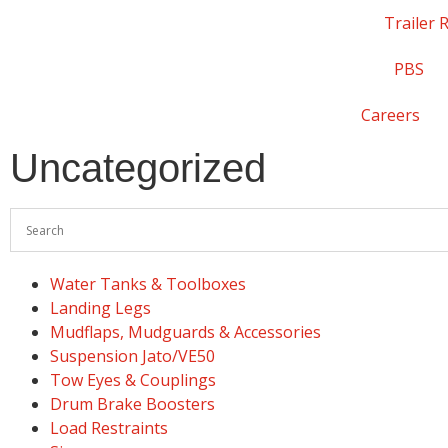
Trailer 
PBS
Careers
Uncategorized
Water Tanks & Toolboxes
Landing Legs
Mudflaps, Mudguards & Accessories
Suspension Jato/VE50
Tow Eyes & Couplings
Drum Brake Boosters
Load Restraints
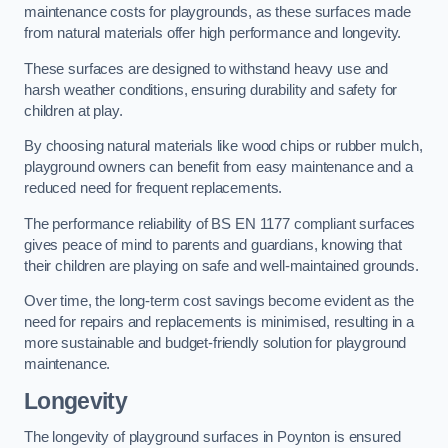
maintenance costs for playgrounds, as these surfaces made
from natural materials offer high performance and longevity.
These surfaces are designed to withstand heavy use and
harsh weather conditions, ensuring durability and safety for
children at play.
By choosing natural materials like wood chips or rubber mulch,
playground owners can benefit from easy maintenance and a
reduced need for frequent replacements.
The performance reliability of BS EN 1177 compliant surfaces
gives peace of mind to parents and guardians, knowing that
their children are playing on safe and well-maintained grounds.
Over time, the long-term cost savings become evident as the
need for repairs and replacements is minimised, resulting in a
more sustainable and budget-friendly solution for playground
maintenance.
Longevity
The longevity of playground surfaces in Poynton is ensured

* * *

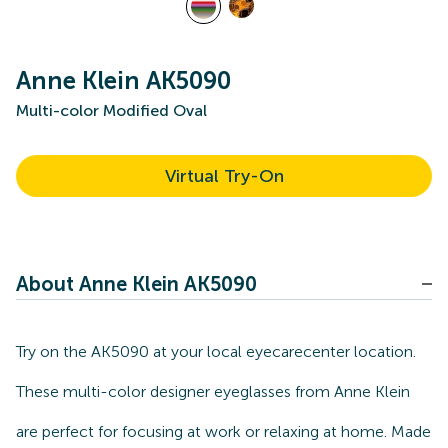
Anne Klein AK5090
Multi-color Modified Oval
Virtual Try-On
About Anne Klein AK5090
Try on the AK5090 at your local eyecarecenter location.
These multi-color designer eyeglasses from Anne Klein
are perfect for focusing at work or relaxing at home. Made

* * *

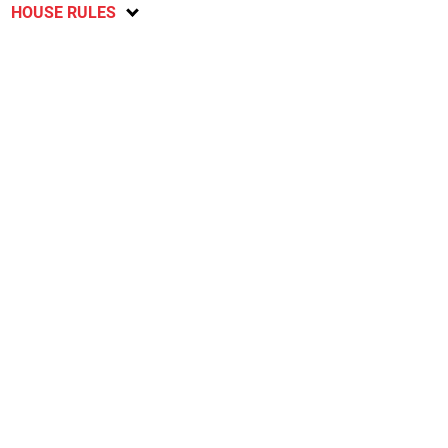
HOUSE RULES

* * *

If a line in the records above contains the word "color", copy it.

▶ _Result below_:
Multi-color Modified Oval
These multi-color designer eyeglasses from Anne Klein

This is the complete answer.